Poroschenko sagte: "Die Ukrainer haben gegen Janukowitsch gestimmt und gegen die Ausrichtung nach Osten." Ohne die Ukraine gebe es kein geeintes Europa. Der Text des Abkommens sei unverändert geblieben. Poroschenko sagte, er fordere die ukrainische Regierung auf, dieses Abkommen am Mittwoch in Kraft treten zu lassen.

"Wir haben nicht das Recht, noch länger zu warten", sagte der ukrainische Präsident. Nach Ende 2015 könnten europäische Produkte in den ukrainischen Markt kommen. Die Ukraine hatte ein entsprechendes Abkommen bereits im vergangenen November unterzeichnen wollen. Der damalige Präsident Viktor Janukowitsch stoppte das Vorhaben aber auf Druck Russlands. Die Kehrtwende löste die gegenwärtige politische Krise in der Ukraine aus. Der politische Teil des Assoziierungsabkommens sieht vor, dass Ukrainer - sofern bestimmte rechtliche, organisatorische und politische Voraussetzungen erfüllt sind - auch ohne Visa in die EU reisen dürfen.

Politiker landet im Müll

In Kiew wurde am Dienstag - nach der Abstimmung in der Rada - ein Politiker attackiert. Der Vorwurf: Der Parlamentarier Vitali Schurawski sei zu Russland-freundlich und ein Vertrauter Janukowitschs. Wütende Demonstranten griffen Schurawski an und warfen ihn kopfüber in einen Müllcontainer. Schurawski versuchte, sich zu befreien, doch wurde von den Männern gehindert. Die Szene wurde mitgefilmt und verbreitete sich via YouTube hundertfach.

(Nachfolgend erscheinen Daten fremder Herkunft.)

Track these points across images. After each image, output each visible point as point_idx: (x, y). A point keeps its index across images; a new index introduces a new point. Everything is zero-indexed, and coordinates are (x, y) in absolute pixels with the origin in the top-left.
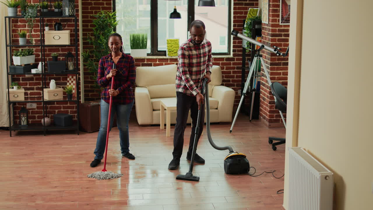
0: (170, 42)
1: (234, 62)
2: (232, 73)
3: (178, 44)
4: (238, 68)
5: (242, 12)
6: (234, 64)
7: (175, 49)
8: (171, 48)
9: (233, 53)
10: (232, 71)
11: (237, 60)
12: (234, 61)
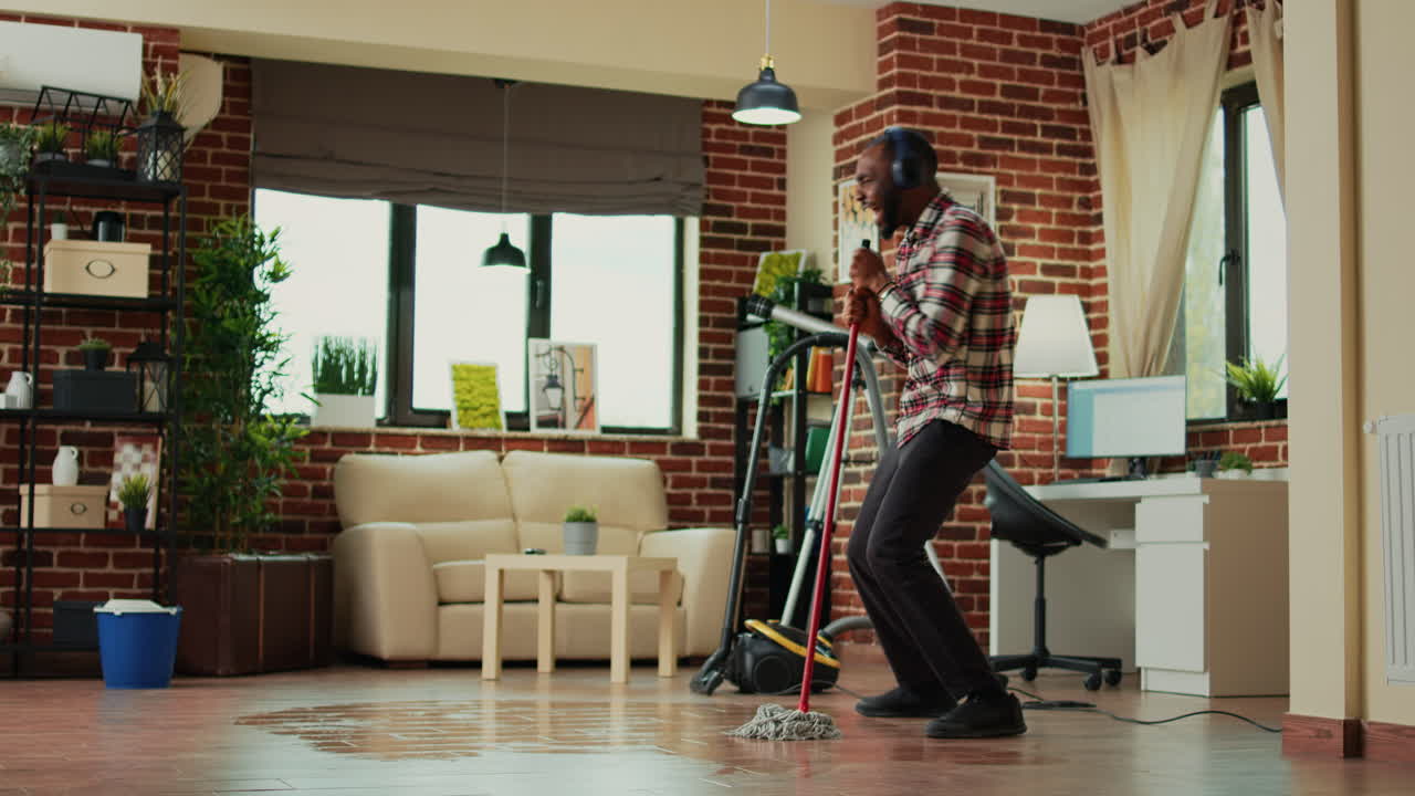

Das Assoziierungsabkommen der EU mit der Ukraine sollte bereits im November 2013 unterzeichnet werden. Die Weigerung des damaligen ukrainischen Präsidenten Viktor Janukowitsch löste lang anhaltende Proteste aus, die zum Sturz der Moskau-freundlichen Führung führten. Der erste Teil des Pakts der EU mit der Ukraine wurde am 21. März 2014 unterzeichnet, das ganze Abkommen beim EU-Gipfel am 27. Juni.

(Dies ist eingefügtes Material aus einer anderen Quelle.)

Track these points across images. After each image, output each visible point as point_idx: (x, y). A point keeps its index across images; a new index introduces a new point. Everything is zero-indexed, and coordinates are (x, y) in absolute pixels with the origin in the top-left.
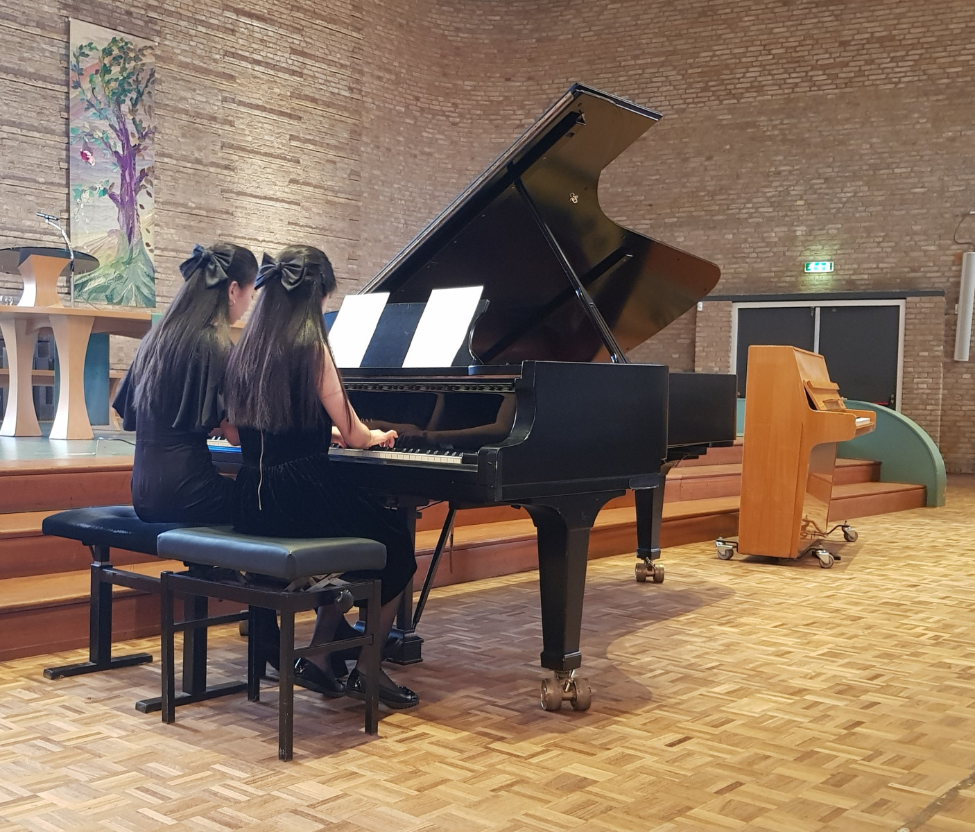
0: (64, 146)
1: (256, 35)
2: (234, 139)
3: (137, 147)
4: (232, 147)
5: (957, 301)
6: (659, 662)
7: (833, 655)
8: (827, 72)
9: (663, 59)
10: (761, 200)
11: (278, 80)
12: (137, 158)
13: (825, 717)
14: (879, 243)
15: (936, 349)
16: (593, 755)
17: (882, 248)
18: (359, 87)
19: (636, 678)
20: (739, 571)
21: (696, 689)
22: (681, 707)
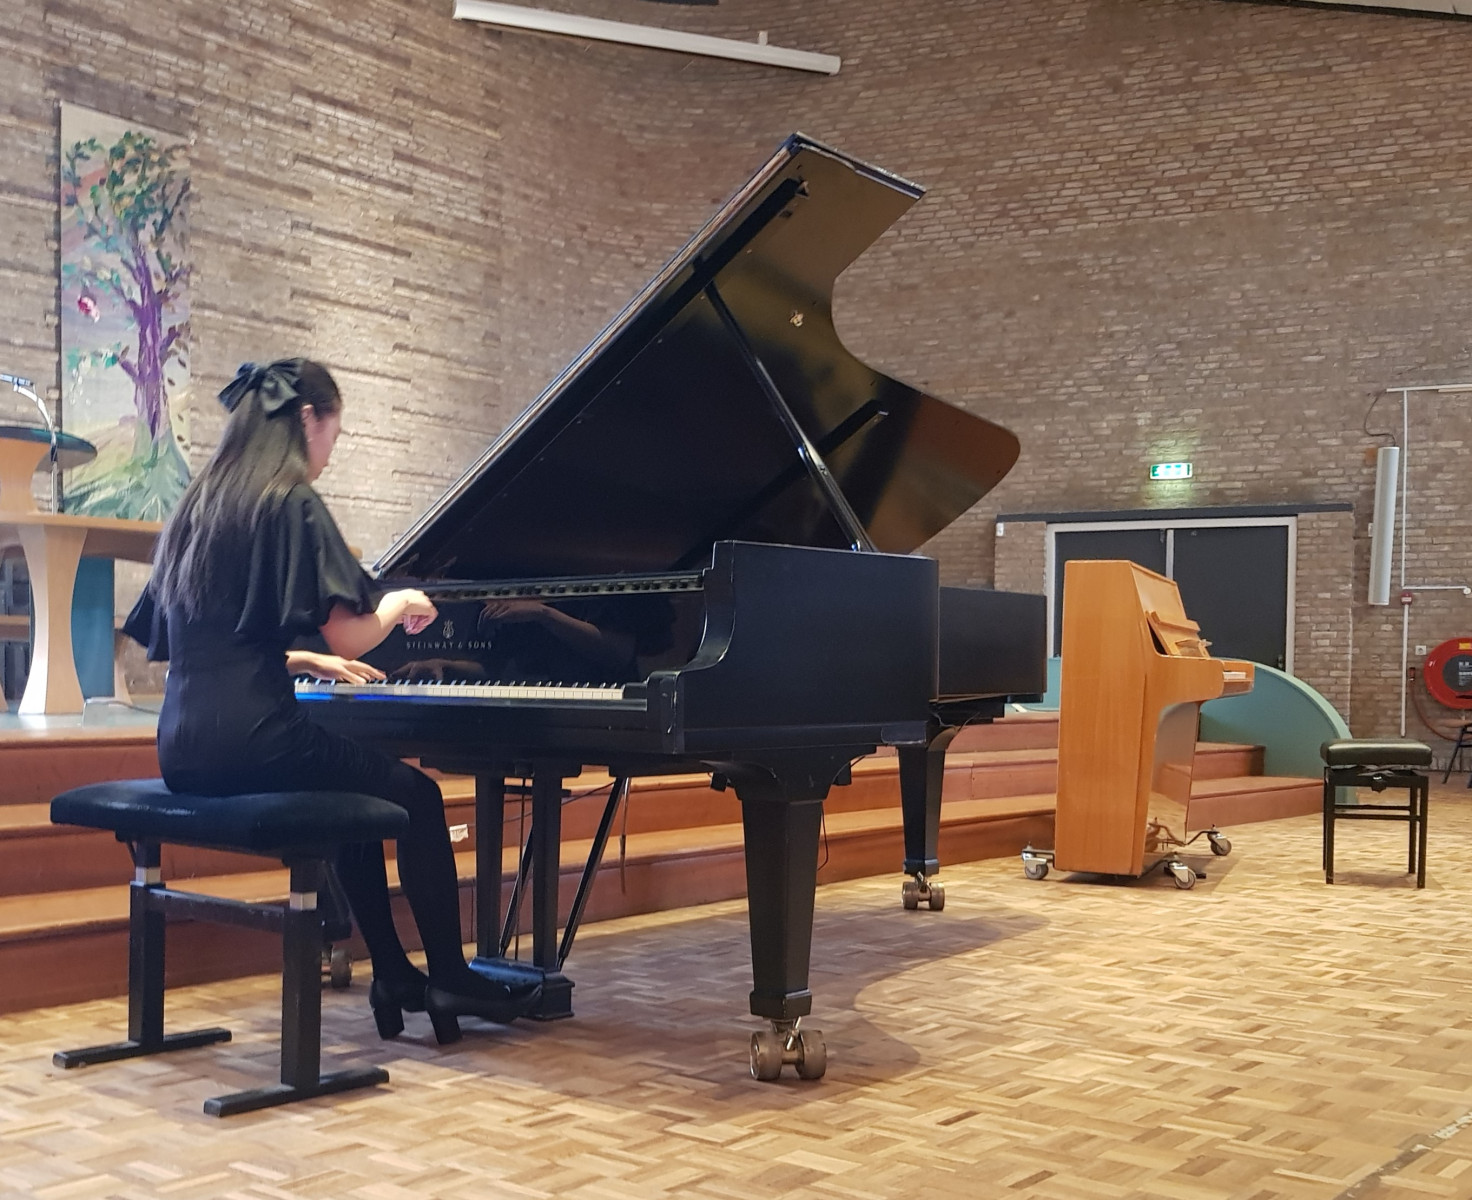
0: (53, 292)
1: (341, 131)
2: (310, 285)
3: (163, 295)
4: (306, 295)
5: (1370, 517)
6: (933, 1013)
7: (1193, 1000)
8: (1178, 188)
9: (940, 170)
10: (1085, 374)
11: (376, 199)
12: (163, 309)
13: (1180, 1082)
14: (1257, 435)
15: (1342, 587)
16: (826, 1138)
17: (1262, 442)
18: (497, 210)
19: (897, 1036)
20: (1056, 894)
21: (987, 1048)
22: (963, 1072)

Darin werden unter anderem die Respektierung demokratischer Grundrechte, die freie Marktwirtschaft, die europäische Integration und eine enge Kooperation in der Außenpolitik, in Justiz- und Grundrechtsfragen festgeschrieben. Der politische Teil des Abkommens sieht auch vor, dass Ukrainer bei Erfüllung bestimmter Voraussetzungen ohne Visum in die EU reisen dürfen.

Das Freihandelsabkommen zwischen der EU und der Ukraine soll mit Verzögerung Anfang 2016 in Kraft treten. Es sieht einen fast 100-prozentigen Verzicht beider Seiten auf Zölle für Handelswaren vor. Die Ukraine passt ihre Vorschriften an die der EU an, um den Handel zu vereinfachen. Die Ansiedlung von Unternehmen wird erleichtert, der freie Kapitalverkehr garantiert. Auch im Energiebereich ist eine enge Zusammenarbeit vorgesehen.

Russland fürchtet, dass das Assoziierungs- und Freihandelsabkommen zwischen der Ukraine und der EU den Handel zwischen Moskau und Kiew beeinträchtigen könnte.